Figure 2: Daily cumulative deaths by country starting from 10 deaths (Data to: 4 Apr 2020)

In Fig. 2, the cumulative deaths reported are plotted. This data has some of the same quality issues, e.g. deaths outside hospitals are delayed in reporting, are mis-classified or are reported in bulk on a lagging timescale. However, it can be considered better than the cases data in terms of quality.

Looking at both graphs there is a sense that there is a trend that the red and blue lines (i.e. classes with less or no vaccination) are following steeper trends than the grey lines but it is difficult interpret.

Rate of increase in Cases and Deaths

In order to compare across countries in a consistent manner, the maximum slope of the cumulative cases and deaths per country are computed as a linear regression fit over 5 day windows. This gives an indication of the peak rise in cases and deaths. These are plotted in Fig. 3.  For both a trend emerges in the red and blue lines (None/Targeted BCG and Past Policy) having steeper trajectories. The outliers are countries like Lebanon and Andorra with relatively low numbers of cases and deaths reported to date.

This data is also visualised in Fig. 4 where the full distribution of slopes are plotted in a 12 bin histogram and dashed lines indicate the slopes of the countries outside of full population vaccination class (a). Again, the cases are noisy but do illustrate the skew. The deaths highlight that all the dashed red lines except one outlier (Lebanon) lie in the top third of the peak slope distributions.

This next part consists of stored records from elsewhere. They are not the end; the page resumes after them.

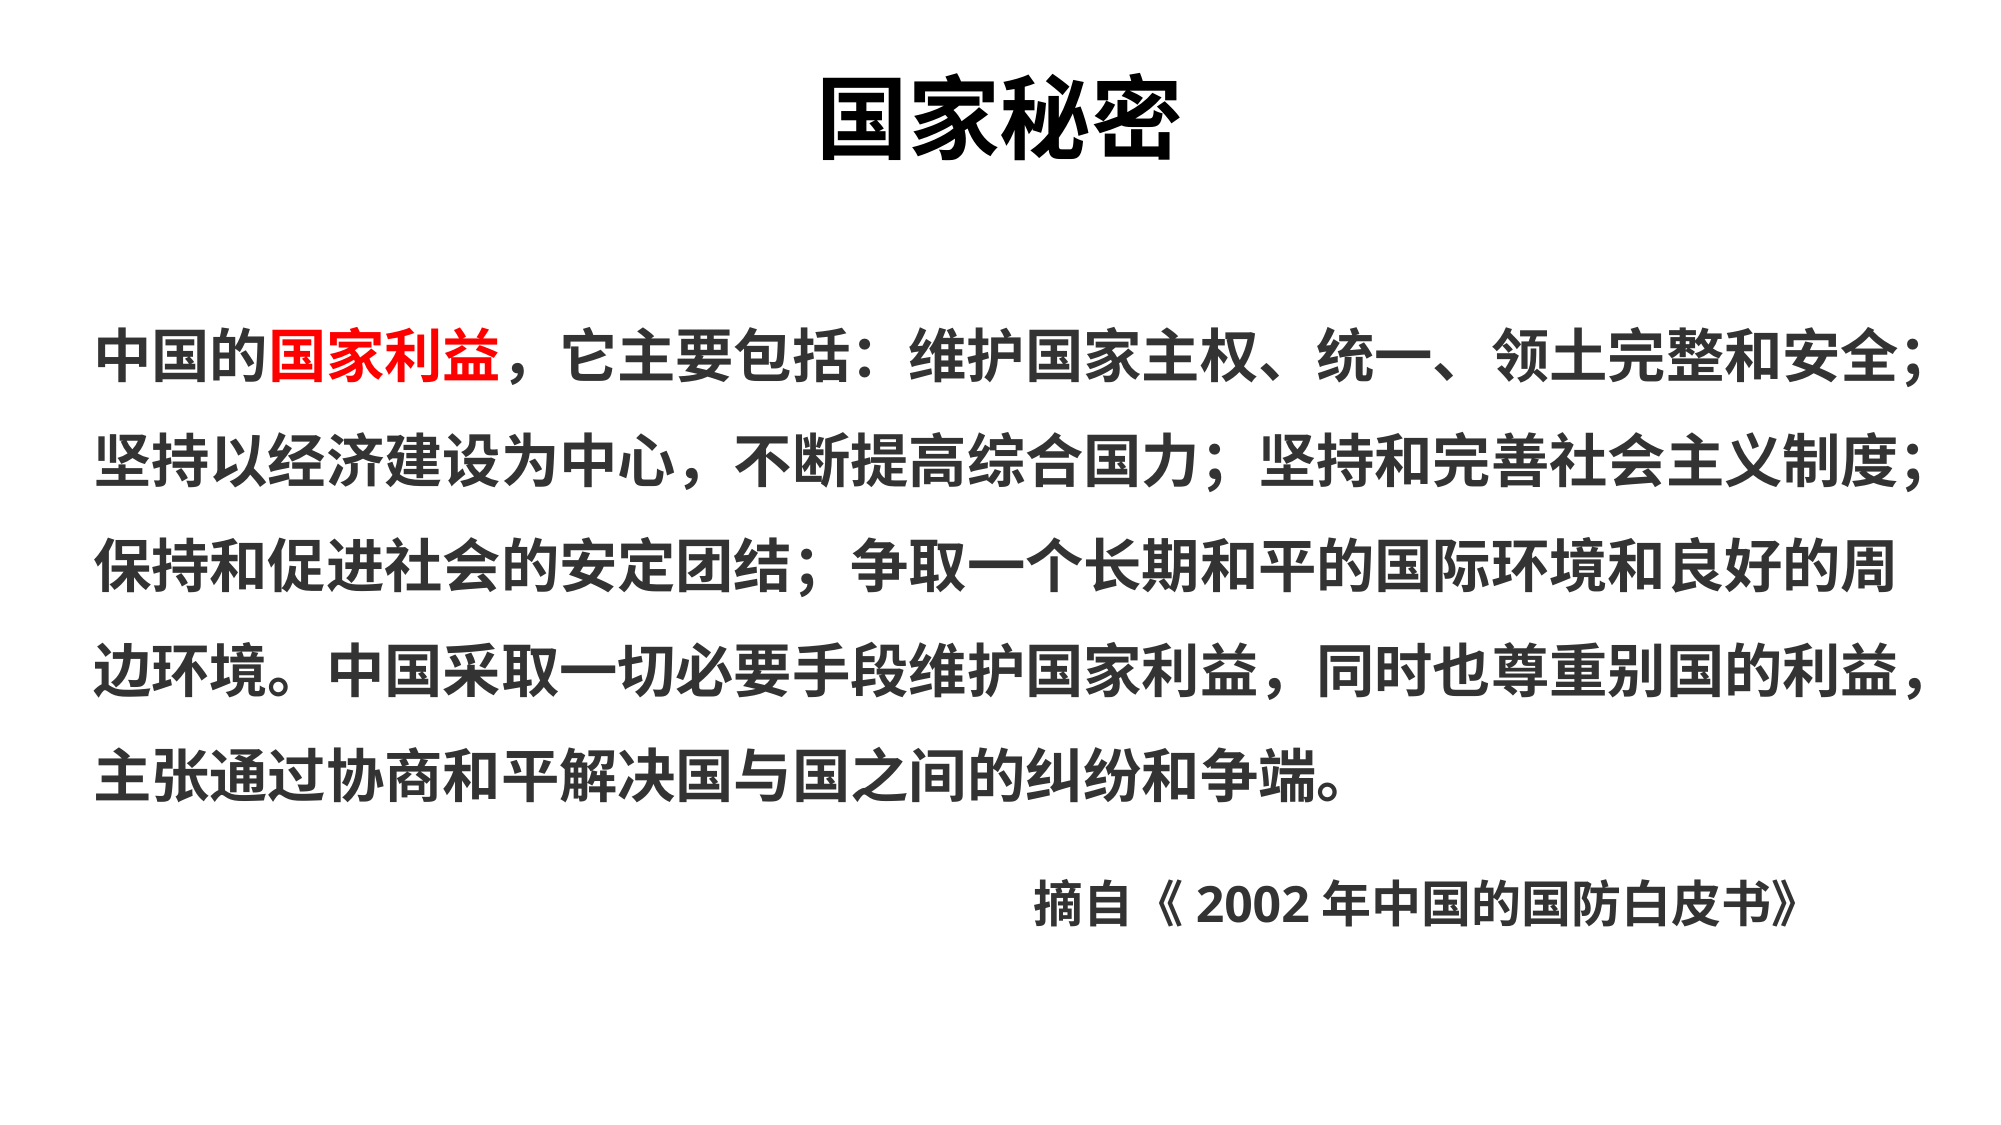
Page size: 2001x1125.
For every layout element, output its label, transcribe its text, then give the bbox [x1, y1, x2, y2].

title 国家秘密 [137, 14, 1863, 232]
list 中国的国家利益，它主要包括：维护国家主权、统一、领土完整和安全；坚持以经济建设为中心，不断提高综合国力；坚持和完善社会主义制度；保持和促进社会的安定团结；争取一个长期和平的国际环境和良好的周边环境。中国采取一切必要手段维护国家利益，同时也尊重别国的利益，主张通过协商和平解决国与国之间的纠纷和争端。 摘自《2002年中国的国防白皮书》 [40, 277, 1944, 1045]
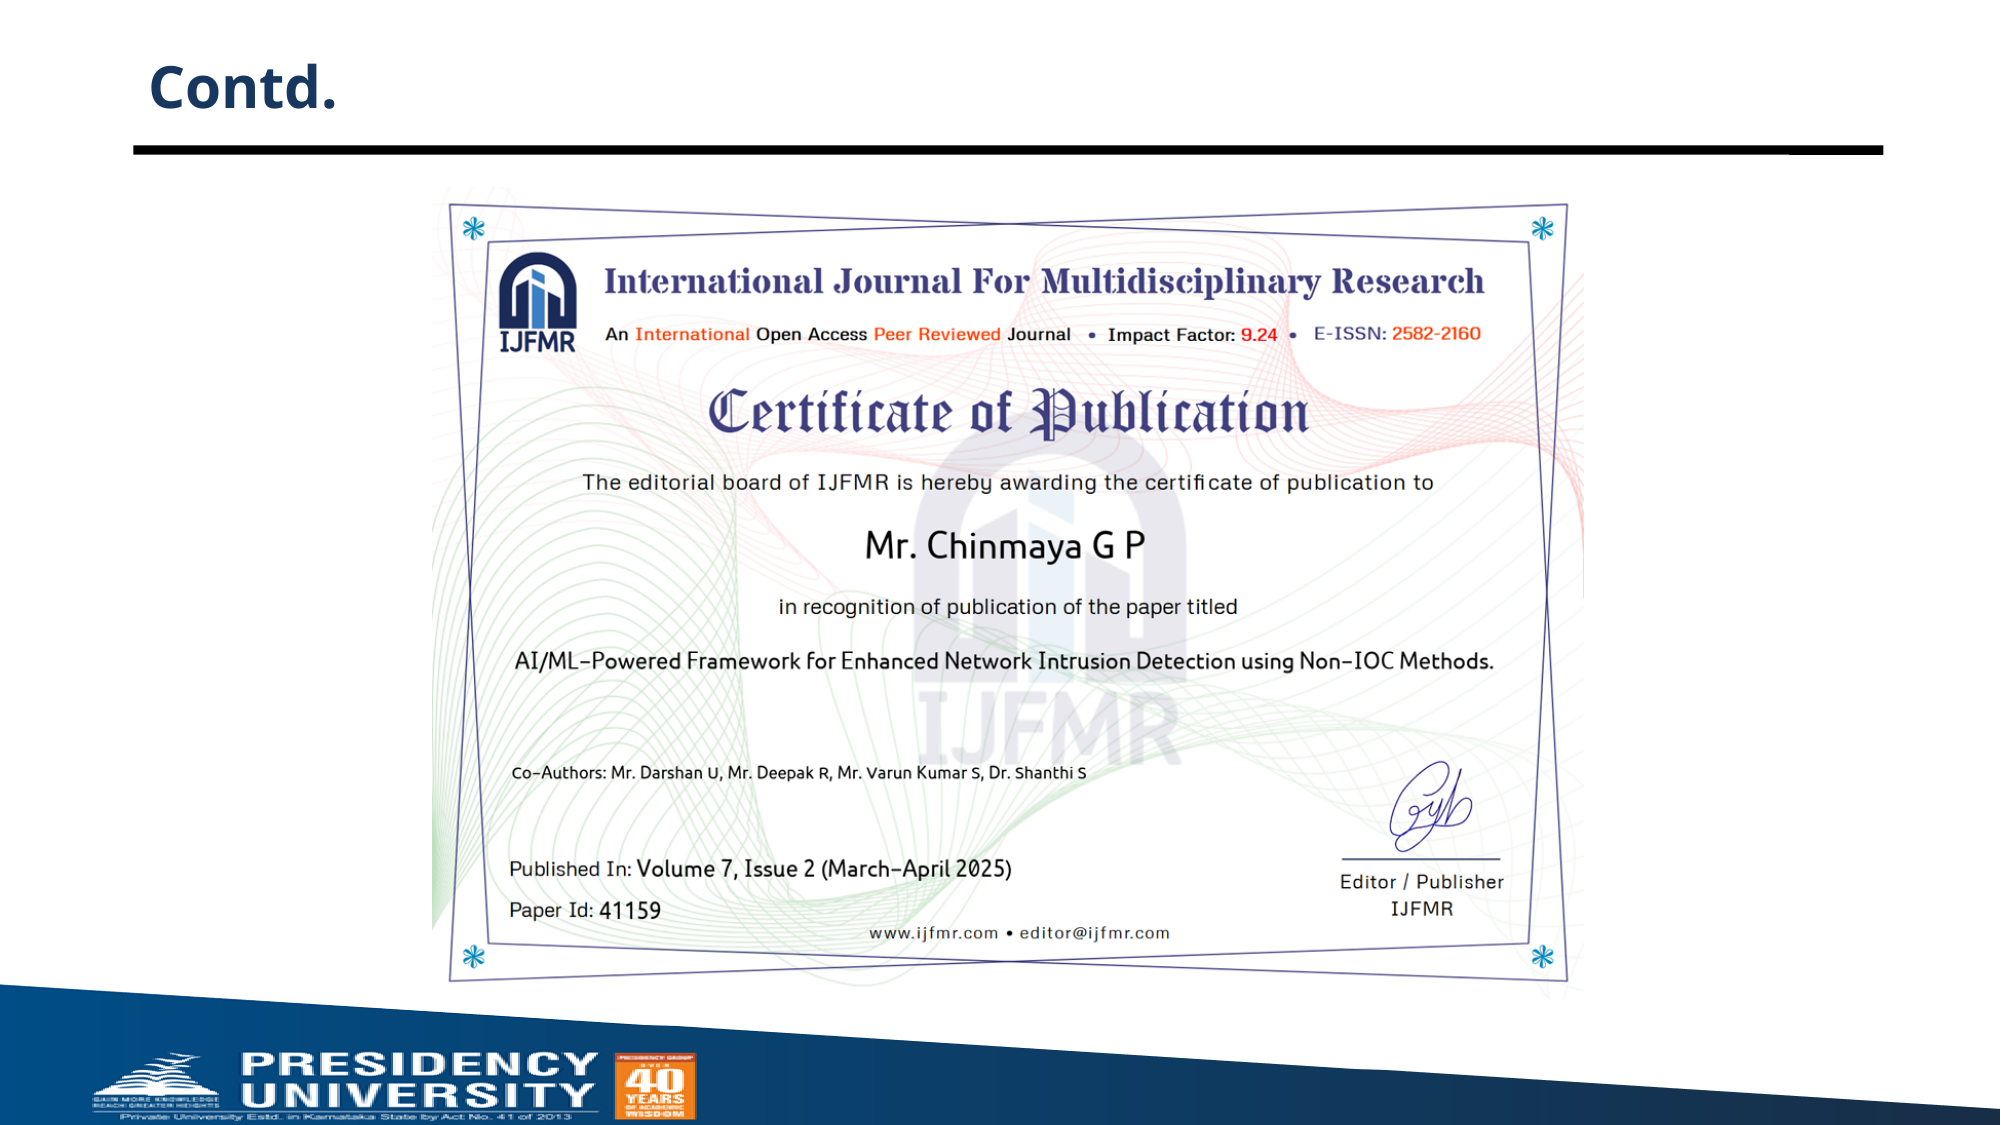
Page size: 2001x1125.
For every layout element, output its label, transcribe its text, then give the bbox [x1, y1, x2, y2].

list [432, 187, 1585, 1001]
picture [0, 982, 2000, 1125]
title Contd. [133, 45, 1884, 125]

Figure 3: Maximum slope of 5-day sampled linear regression of cumulative daily cases by country.
Figure 4: Maximum slope of 5-day sampled linear regression of cumulative daily deaths by country. The majority of the red and blue lines have a steeper slope than the grey lines for countries with a national BCG policy.

 

Figure 5: Histogram showing the maximum slope distributions for countries cumulative cases. The red lines show the individual country maximim slope rates for countries with None/Selective BCG vaccination policies; blue dashed lines are countries with past polices.
Figure 6: Histogram showing the maximum slope distributions for countries cumulative daily deaths. The red lines show the individual country maximim slope rates for countries with None/Selective BCG vaccination policies; blue dashed lines are countries with past polices.

Conclusions

It may be simplistic to draw too much from a simple linear regression maximum slope over 5 days analysis. However, the daily COVID-19 case and death statistics reported show a correlation trend with national BCG vaccination policies that is similar to the findings reported in [6]. Followup analysis when the countries that are still in the earlier stages of the pandemic report further cases and mortality may clarify whether the outliers are due to noisy data or significant factors.

 

References

  1. World Health Organization. BCG vaccine: WHO position paper, February 2018 – recommendations. Vaccine, 36(24):3408–3410, Jun 2018.
  2. Jop Vrieze. Can a century-old TB vaccine steel the immune system against the new coronavirus? Science, Mar 2020.
  3. David Alnwick. Letter to the editor: Struggling to combat Covid-19. The Irish Times, 7 Apr 2020.
  4. Helen Zafirakis Andrew DiNardo Paul K. Hegarty, Ashish Kamat. Bcg vaccination may be protective against covid-19. ResearchGate Preprint, 2020.
  5. Elisabeth Mahase. Covid-19: what treatments are being investigated? BMJ, page m1252, Mar 2020.
  6. Anita Shet, Debashree Ray, Neelika Malavige, Mathuram Santosham, and Naor Bar-Zeev. Differential covid-19- attributable mortality and bcg vaccine use in countries. medRxiv, 2020.
  7. Alice Zwerling, Marcel A Behr, Aman Verma, Timothy F Brewer, Dick Menzies, and Madhukar Pai. The BCG world atlas: a database of global BCG vaccination policies and practices. PLoS medicine, 8(3), 2011.